How many SHA-256 hashes of emails are duplicates of each other?

1.9k Views Asked by At

There are $5$ billion unique email addresses in the World. If I created a database containing their SHA-256 hashes, how any unique hashes would we expect that database to contain?

By my crude methods, a SHA-256 hash is $256$ bits long so there are $k=2^{256}$ possible hashes. Therefore the probability of any two email addresses chosen at random having the same hash is roughly $p=\frac{1}{k}=2^{-256}$.

Let $n=5\times10^9$ be the number of distinct email addresses.

Therefore the expected number of duplicates of any one chosen hashed email address is given by $E=np=4.3\times10^{-68}$

Now suppose we need to check all hashed email addresses in turn for duplicates we will expect to find $n^2p=2.16\times10^{-58}$ email addresses having a duplicate hash. We would then roughly halve this since any duplicates would have been found twice (and by the smallness of the probability, the likelihood of there existing triplets does not materially affect the result).

So in intuitive terms, we would need to inhabit $10^{58}$ planet Earths to the same density as we do this one, before the expected number of duplicate hashed email addresses reached $1$.

Therefore we can be extremely certain that every hash will be unique. Is this correct, and can this estimate be refined or improved?
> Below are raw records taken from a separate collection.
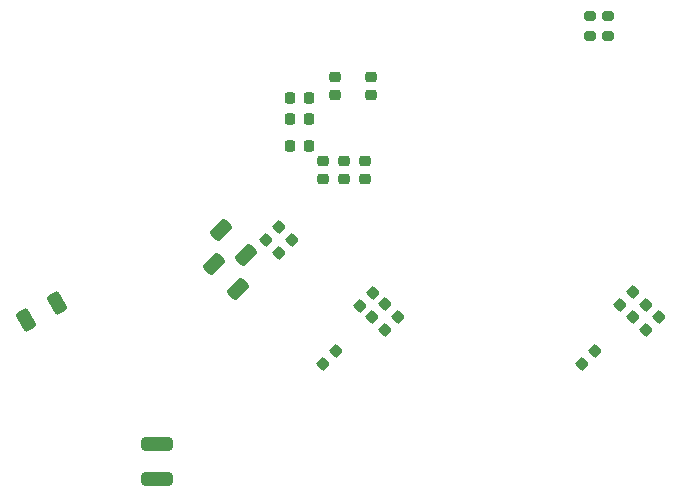
<source format=gbp>
%TF.GenerationSoftware,KiCad,Pcbnew,7.0.1-0*%
%TF.CreationDate,2023-07-11T13:22:56-05:00*%
%TF.ProjectId,plenum,706c656e-756d-42e6-9b69-6361645f7063,2*%
%TF.SameCoordinates,PXbe27330PY316a640*%
%TF.FileFunction,Paste,Bot*%
%TF.FilePolarity,Positive*%
%FSLAX46Y46*%
G04 Gerber Fmt 4.6, Leading zero omitted, Abs format (unit mm)*
G04 Created by KiCad (PCBNEW 7.0.1-0) date 2023-07-11 13:22:56*
%MOMM*%
%LPD*%
G01*
G04 APERTURE LIST*
G04 Aperture macros list*
%AMRoundRect*
0 Rectangle with rounded corners*
0 $1 Rounding radius*
0 $2 $3 $4 $5 $6 $7 $8 $9 X,Y pos of 4 corners*
0 Add a 4 corners polygon primitive as box body*
4,1,4,$2,$3,$4,$5,$6,$7,$8,$9,$2,$3,0*
0 Add four circle primitives for the rounded corners*
1,1,$1+$1,$2,$3*
1,1,$1+$1,$4,$5*
1,1,$1+$1,$6,$7*
1,1,$1+$1,$8,$9*
0 Add four rect primitives between the rounded corners*
20,1,$1+$1,$2,$3,$4,$5,0*
20,1,$1+$1,$4,$5,$6,$7,0*
20,1,$1+$1,$6,$7,$8,$9,0*
20,1,$1+$1,$8,$9,$2,$3,0*%
G04 Aperture macros list end*
%ADD10RoundRect,0.225000X0.017678X-0.335876X0.335876X-0.017678X-0.017678X0.335876X-0.335876X0.017678X0*%
%ADD11RoundRect,0.250000X0.689429X0.229810X0.229810X0.689429X-0.689429X-0.229810X-0.229810X-0.689429X0*%
%ADD12RoundRect,0.225000X-0.017678X0.335876X-0.335876X0.017678X0.017678X-0.335876X0.335876X-0.017678X0*%
%ADD13RoundRect,0.250000X1.075000X-0.312500X1.075000X0.312500X-1.075000X0.312500X-1.075000X-0.312500X0*%
%ADD14RoundRect,0.250000X-0.689429X-0.229810X-0.229810X-0.689429X0.689429X0.229810X0.229810X0.689429X0*%
%ADD15RoundRect,0.225000X0.250000X-0.225000X0.250000X0.225000X-0.250000X0.225000X-0.250000X-0.225000X0*%
%ADD16RoundRect,0.225000X-0.225000X-0.250000X0.225000X-0.250000X0.225000X0.250000X-0.225000X0.250000X0*%
%ADD17RoundRect,0.250000X-0.043542X0.725417X-0.606458X0.400417X0.043542X-0.725417X0.606458X-0.400417X0*%
%ADD18RoundRect,0.200000X-0.275000X0.200000X-0.275000X-0.200000X0.275000X-0.200000X0.275000X0.200000X0*%
%ADD19RoundRect,0.225000X-0.250000X0.225000X-0.250000X-0.225000X0.250000X-0.225000X0.250000X0.225000X0*%
G04 APERTURE END LIST*
D10*
%TO.C,C53*%
X-75224008Y-23408008D03*
X-74127992Y-22311992D03*
%TD*%
D11*
%TO.C,C51*%
X-77570017Y-27585983D03*
X-79655983Y-25500017D03*
%TD*%
D12*
%TO.C,C52*%
X-74081008Y-24551008D03*
X-72984992Y-23454992D03*
%TD*%
D13*
%TO.C,R11*%
X-84455000Y-43626500D03*
X-84455000Y-40701500D03*
%TD*%
D12*
%TO.C,C32*%
X-69301992Y-32852992D03*
X-70398008Y-33949008D03*
%TD*%
D14*
%TO.C,C50*%
X-76935017Y-24664983D03*
X-79020983Y-22579017D03*
%TD*%
D10*
%TO.C,C30*%
X-65148357Y-31052274D03*
X-64052341Y-29956258D03*
%TD*%
D12*
%TO.C,C33*%
X-47330992Y-32852992D03*
X-48427008Y-33949008D03*
%TD*%
D15*
%TO.C,C6*%
X-66802000Y-18301000D03*
X-66802000Y-16751000D03*
%TD*%
D16*
%TO.C,C10*%
X-73165000Y-15494000D03*
X-71615000Y-15494000D03*
%TD*%
D10*
%TO.C,C36*%
X-66225988Y-29974644D03*
X-65129972Y-28878628D03*
%TD*%
D15*
%TO.C,C9*%
X-70358000Y-18301000D03*
X-70358000Y-16751000D03*
%TD*%
D17*
%TO.C,C49*%
X-92956613Y-28726500D03*
X-95511387Y-30201500D03*
%TD*%
D10*
%TO.C,C37*%
X-44160235Y-29992578D03*
X-43064219Y-28896562D03*
%TD*%
%TO.C,C28*%
X-67223008Y-28996008D03*
X-66126992Y-27899992D03*
%TD*%
D16*
%TO.C,C4*%
X-73165000Y-11430000D03*
X-71615000Y-11430000D03*
%TD*%
%TO.C,C8*%
X-73165000Y-13208000D03*
X-71615000Y-13208000D03*
%TD*%
D10*
%TO.C,C29*%
X-45228673Y-28905755D03*
X-44132657Y-27809739D03*
%TD*%
D18*
%TO.C,R26*%
X-47752000Y-4509000D03*
X-47752000Y-6159000D03*
%TD*%
D15*
%TO.C,C5*%
X-68580000Y-18301000D03*
X-68580000Y-16751000D03*
%TD*%
D19*
%TO.C,C11*%
X-66294000Y-9639000D03*
X-66294000Y-11189000D03*
%TD*%
%TO.C,C7*%
X-69342000Y-9639000D03*
X-69342000Y-11189000D03*
%TD*%
D18*
%TO.C,R25*%
X-46228000Y-4509000D03*
X-46228000Y-6159000D03*
%TD*%
D10*
%TO.C,C31*%
X-43082604Y-31070209D03*
X-41986588Y-29974193D03*
%TD*%
M02*

</source>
A key (reasonable?) assumption I've made is that the common structure which email addresses share does not impact the likelihood of hashes matching.

2

There are 2 best solutions below

1
On BEST ANSWER

Your reasoning is basically right.

You can compute two related but different things.
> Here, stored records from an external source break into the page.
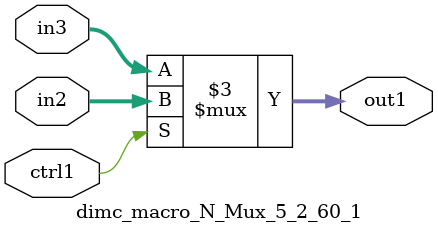
<source format=v>

`timescale 1ps / 1ps


module dimc_macro_N_Mux_5_2_60_1( in3, in2, ctrl1, out1 );

    input [4:0] in3;
    input [4:0] in2;
    input ctrl1;
    output [4:0] out1;
    reg [4:0] out1;

    
    // rtl_process:dimc_macro_N_Mux_5_2_60_1/dimc_macro_N_Mux_5_2_60_1_thread_1
    always @*
      begin : dimc_macro_N_Mux_5_2_60_1_thread_1
        case (ctrl1) 
          1'b1: 
            begin
              out1 = in2;
            end
          default: 
            begin
              out1 = in3;
            end
        endcase
      end

endmodule


</source>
First, the expected number of coincidences (or collisions). This is given by

$$C= \frac{n (n-1)}{2} \frac{1}{k} \approx \frac{n^2}{2k} $$

Then the probability that there is at least a collission. This is

$$P = 1- \frac{k!}{n!}\frac{1}{k^n} \approx 1 - \exp \left( -\frac{n^2}{2k}\right)$$

Both numbers almost coincide if the probability of collissions is small. For details see the birthday problem.

0
On

This is all very reasonable and the calculations are correct.

As an extension, often we are interested not in the expected value being $1$ but the expected value being "reasonably close" to $1$. You can rework this to obtain a formula for the expected value as a function of the number of earths, and use that to answer questions such as "when expected value > $1/2$" or "when is expected value > $1-\varepsilon$."